A while ago, I wrote about my work to speed up GDB’s DWARF reader. I thought I’d write again with a few updates.
Sharding
Back then, I wrote: “maybe GDB could trade memory for performance and shard the resulting index and do separate canonicalizations in each worker thread”.
I did end up doing this. Recall that the canonicalization step goes through all the discovered DWARF entries of interest — basically, all the objects in the program that both have a name and are not in a function scope (except in some languages, there is always an exception with DWARF) — and ensures the names are in a normal form. For Ada, this step includes synthesizing the package hierarchy (something that should probably be done for Go as well, except nobody really works on the Go support in GDB).
As an aside, sometime in the last few years we realized that this canonicalization has to be done for C as well, because in C there are multiple spellings of types like “short”. This is also implemented.

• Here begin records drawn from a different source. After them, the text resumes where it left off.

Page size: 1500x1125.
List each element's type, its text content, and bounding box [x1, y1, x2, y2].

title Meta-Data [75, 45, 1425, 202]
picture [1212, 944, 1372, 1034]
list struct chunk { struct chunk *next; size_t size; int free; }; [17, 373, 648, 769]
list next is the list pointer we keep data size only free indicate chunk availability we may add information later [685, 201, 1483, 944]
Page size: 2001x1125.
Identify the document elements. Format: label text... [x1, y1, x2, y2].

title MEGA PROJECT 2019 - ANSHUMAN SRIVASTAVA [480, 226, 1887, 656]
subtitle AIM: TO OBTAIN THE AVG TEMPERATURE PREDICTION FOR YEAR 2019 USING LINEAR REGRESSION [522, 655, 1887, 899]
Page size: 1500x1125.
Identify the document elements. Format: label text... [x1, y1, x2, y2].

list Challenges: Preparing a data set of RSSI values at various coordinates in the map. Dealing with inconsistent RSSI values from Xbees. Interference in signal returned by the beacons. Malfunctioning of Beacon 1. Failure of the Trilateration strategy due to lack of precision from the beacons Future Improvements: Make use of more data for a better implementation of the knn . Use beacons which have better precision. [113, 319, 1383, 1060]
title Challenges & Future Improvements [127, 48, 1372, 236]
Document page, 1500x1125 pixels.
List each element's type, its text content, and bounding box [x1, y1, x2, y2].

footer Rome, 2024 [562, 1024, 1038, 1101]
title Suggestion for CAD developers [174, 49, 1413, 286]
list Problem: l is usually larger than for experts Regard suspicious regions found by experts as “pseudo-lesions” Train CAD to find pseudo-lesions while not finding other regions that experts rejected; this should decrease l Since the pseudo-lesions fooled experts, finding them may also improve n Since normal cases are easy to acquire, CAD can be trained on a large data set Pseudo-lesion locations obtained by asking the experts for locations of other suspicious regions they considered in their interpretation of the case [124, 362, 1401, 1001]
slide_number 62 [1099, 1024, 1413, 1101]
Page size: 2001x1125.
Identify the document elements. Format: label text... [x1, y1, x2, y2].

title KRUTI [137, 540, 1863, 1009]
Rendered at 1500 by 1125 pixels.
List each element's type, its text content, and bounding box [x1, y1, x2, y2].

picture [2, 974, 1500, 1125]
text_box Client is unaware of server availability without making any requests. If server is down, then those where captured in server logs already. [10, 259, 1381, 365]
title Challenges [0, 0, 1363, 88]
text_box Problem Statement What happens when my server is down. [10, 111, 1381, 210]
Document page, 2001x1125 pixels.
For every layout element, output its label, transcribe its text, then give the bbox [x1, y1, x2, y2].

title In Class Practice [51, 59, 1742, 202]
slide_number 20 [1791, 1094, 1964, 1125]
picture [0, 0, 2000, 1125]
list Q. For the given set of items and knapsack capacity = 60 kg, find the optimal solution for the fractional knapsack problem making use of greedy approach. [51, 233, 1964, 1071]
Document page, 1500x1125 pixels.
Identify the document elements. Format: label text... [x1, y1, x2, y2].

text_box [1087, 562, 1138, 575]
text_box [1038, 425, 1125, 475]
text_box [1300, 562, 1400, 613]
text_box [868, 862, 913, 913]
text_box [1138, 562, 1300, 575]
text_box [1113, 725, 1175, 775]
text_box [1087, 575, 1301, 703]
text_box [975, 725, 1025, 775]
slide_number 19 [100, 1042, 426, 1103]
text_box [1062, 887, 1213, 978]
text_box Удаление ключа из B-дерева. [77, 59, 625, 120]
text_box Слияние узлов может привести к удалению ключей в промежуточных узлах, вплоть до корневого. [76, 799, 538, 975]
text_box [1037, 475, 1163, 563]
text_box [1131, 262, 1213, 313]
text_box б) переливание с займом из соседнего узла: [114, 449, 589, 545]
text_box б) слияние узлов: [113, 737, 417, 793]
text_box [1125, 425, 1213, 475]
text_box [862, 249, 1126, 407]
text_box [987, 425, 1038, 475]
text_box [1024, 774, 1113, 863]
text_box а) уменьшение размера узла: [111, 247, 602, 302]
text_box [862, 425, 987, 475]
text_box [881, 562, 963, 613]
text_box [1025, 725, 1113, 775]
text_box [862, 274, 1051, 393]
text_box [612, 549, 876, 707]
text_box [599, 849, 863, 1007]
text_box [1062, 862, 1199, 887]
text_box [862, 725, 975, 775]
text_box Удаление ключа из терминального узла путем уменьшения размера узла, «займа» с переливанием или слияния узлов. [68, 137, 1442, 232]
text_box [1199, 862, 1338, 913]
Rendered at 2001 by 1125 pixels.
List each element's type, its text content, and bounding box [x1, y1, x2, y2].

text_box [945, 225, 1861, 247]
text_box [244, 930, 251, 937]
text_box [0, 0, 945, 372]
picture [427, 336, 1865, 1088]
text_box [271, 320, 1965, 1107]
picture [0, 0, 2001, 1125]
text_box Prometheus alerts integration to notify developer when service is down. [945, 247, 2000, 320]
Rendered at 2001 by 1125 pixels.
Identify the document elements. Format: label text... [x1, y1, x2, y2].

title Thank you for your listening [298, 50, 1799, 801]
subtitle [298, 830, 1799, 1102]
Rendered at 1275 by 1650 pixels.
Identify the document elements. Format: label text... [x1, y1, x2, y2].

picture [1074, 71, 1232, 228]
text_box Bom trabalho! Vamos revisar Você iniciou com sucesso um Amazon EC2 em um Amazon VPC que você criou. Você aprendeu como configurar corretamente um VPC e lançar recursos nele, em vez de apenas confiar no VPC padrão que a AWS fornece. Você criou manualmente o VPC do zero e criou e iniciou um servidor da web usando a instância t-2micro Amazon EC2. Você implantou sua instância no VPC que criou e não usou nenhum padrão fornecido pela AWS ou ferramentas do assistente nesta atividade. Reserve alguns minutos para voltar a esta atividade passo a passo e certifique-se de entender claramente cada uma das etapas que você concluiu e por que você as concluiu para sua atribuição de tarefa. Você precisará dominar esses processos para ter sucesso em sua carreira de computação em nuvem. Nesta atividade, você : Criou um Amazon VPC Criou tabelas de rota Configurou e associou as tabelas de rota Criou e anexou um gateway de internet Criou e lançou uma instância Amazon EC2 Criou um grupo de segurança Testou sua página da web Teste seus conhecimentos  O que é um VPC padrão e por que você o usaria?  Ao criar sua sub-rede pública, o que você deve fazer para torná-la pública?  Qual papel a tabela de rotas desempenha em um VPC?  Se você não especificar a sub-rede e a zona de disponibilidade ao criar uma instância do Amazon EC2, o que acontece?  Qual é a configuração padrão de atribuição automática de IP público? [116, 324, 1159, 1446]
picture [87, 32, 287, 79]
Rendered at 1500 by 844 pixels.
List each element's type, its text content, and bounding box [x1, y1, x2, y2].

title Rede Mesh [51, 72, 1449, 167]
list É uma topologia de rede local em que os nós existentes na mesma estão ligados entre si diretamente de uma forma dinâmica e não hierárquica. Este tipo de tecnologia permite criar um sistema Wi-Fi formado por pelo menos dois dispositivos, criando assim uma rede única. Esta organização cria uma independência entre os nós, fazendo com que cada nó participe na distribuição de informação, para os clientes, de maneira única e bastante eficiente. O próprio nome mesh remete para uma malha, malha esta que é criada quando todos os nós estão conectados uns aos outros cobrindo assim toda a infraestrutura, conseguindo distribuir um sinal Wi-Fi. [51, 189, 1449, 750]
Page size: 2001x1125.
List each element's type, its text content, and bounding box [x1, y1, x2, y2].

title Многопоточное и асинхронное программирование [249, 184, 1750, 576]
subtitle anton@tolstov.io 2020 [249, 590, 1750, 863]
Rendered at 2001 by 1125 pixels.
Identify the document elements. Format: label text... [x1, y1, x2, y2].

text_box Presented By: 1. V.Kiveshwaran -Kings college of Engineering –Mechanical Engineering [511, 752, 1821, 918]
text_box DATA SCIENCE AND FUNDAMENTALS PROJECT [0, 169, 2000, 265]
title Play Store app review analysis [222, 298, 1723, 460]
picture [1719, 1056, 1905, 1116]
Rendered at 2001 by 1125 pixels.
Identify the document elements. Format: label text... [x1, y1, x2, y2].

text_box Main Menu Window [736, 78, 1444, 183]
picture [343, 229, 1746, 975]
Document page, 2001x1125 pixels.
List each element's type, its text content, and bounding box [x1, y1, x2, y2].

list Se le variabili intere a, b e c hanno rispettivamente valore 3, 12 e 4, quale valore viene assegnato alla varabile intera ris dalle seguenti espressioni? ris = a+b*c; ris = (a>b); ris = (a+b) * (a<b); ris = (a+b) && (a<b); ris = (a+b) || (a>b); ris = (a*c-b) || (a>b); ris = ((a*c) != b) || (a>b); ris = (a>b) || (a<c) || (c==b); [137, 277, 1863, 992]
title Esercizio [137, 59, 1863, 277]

Because GDB already reads DWARF CUs in chunks in separate threads, the sharding idea is that we can speed up canonicalization a bit by doing this separately. Previously, GDB combined all the results before processing. Sharding means that lookups are a little more complicated; but it turns out not to be too hard, because the number of shards is typically low (for reasons I haven’t yet investigated, the reader doesn’t scale past 8 threads or so).
Background Reading
The other major change I made is to do all the DWARF reading in the background. This is a trick to make gdb feel faster to users. The basic idea here is that in many cases, gdb does not immediately need the DWARF from the various files. So, if we push the reading into worker threads, maybe it will be completely read in by the time gdb does need it.
This also somewhat benefits the situation where several shared libraries are loaded at once into the inferior. In this case, gdb already defers breakpoint re-setting until all the DWARF has been read — and with this change, all that work will be done in parallel.
Making this work wasn’t entirely straightforward. The main issue here is that gdb determines the initial language and location for “list” (et al) based on the debug info. The patches arrange to set these things lazily as well. I also had to add some rudimentary thread-safety to BFD.
Now, this can be defeated in a few ways. If you have a .gdbinit that sets a breakpoint, then that will cause the familiar pause, because setting a breakpoint will wait for the workers to complete. Or, if you debug a large executable and type very quickly, you may have to wait for the parsing to finish.
However, when it does work, it feels like gdb starts instantly.
One Comment
What does ‘because in C there are multiple spellings of types like “short”’ mean? I’m picturing ‘shawt’ but I assume that it’s not anything like that, that I’m just misinterpreting a technical term.